# Forest Cover Type 2a): SageMaker Autopilot

In this notebook, we'll tackle our Forest Cover Type classification problem using [**Amazon SageMaker Autopilot**](https://aws.amazon.com/sagemaker/autopilot/): A service that automatically trains and tunes the best machine learning models for classification or regression, based on your data while allowing to maintain full control and visibility.

## Libraries and configuration

In [None]:
%load_ext autoreload
%autoreload 2

# External Dependencies:
import boto3
import numpy as np
import pandas as pd
import sagemaker
from smexperiments.experiment import Experiment
from smexperiments.trial import Trial
from smexperiments.trial_component import TrialComponent
from smexperiments.tracker import Tracker

# Local Dependencies:
import util

In [None]:
%store -r bucket_name
%store -r experiment_name
%store -r preproc_trial_component_name
%store -r project_id

bucket = boto3.resource("s3").Bucket(bucket_name)
role = sagemaker.get_execution_role()
smclient = boto3.client("sagemaker")
smsess = sagemaker.session.Session()

project_config = util.project.init(project_id)  # Read project stack parameters from the AWS SSM store
print(project_config)

## Training the model

For the purposes of **our Experiment**, the (best outcome of the) Autopilot approach is one trial to be compared against other qualitatively different approaches.

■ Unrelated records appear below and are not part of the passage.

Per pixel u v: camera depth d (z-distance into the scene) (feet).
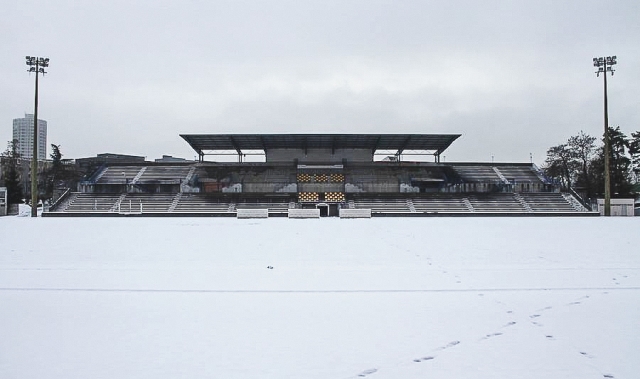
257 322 24.91
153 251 57.77
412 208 205.36
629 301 28.89
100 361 19.31
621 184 242.58
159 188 216.33
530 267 43.06
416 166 221.87
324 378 17.54
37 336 22.54
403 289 33.24
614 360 19.15
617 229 99.04
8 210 202.69
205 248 61.52
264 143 215.92
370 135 201.87
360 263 46.78
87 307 28.09
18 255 53.01
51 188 313.73
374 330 23.41
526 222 135.03
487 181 221.25
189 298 30.63
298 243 68.85
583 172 268.21
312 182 222.07
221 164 218.79
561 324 24.09
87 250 58.49
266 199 211.20
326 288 33.83
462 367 18.56
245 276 39.04
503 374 17.84
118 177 221.87
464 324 24.31
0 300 29.81
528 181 222.89
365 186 221.46
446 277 37.96
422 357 19.69
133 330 23.52
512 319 25.11
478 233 88.38
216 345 21.27
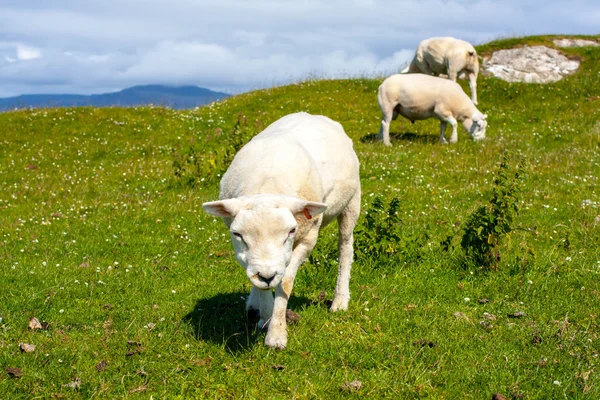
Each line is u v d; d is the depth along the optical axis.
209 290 7.21
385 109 17.66
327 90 24.77
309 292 7.25
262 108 22.52
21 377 4.93
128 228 10.16
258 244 4.75
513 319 6.29
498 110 21.70
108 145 18.31
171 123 20.34
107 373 5.04
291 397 4.72
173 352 5.46
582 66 26.75
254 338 5.75
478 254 7.86
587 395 4.72
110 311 6.55
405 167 14.01
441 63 21.55
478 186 12.12
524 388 4.88
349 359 5.36
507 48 28.19
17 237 9.69
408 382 4.92
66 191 13.40
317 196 5.59
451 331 5.98
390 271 7.75
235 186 5.51
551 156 14.95
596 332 5.91
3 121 20.39
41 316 6.32
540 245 8.59
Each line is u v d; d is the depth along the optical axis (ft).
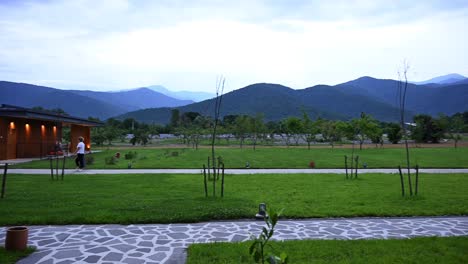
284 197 36.55
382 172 60.23
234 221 28.17
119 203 32.94
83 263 18.84
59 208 30.68
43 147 92.58
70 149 107.45
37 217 27.50
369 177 52.95
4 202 32.99
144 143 164.66
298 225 26.96
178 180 49.14
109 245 21.93
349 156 96.37
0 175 53.83
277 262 10.53
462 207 32.19
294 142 193.36
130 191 39.78
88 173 57.57
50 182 46.47
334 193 39.04
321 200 35.09
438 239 22.95
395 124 181.47
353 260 19.01
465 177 52.95
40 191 39.27
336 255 19.90
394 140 178.50
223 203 33.04
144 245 21.98
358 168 67.41
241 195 37.63
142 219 27.58
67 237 23.48
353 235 24.40
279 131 226.58
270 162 79.41
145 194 37.91
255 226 26.61
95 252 20.62
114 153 109.60
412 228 26.27
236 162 79.15
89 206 31.55
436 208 31.86
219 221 28.14
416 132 181.16
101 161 81.46
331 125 173.17
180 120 224.94
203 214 28.89
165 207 31.24
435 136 176.55
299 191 40.27
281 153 109.70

Autopilot will automatically log **its own Experiment** describing the different candidate pre-processing and modelling configurations it explored: We can think of this as a lower-level experiment contributing towards our overall Forest Cover exercise.

In [None]:
automl_trial = Trial.create(
    trial_name=util.append_timestamp("autopilot"), 
    experiment_name=experiment_name,
    sagemaker_boto_client=smclient,
)
automl_trial.add_trial_component(preproc_trial_component_name)

preproc_trial_component = TrialComponent.load(preproc_trial_component_name)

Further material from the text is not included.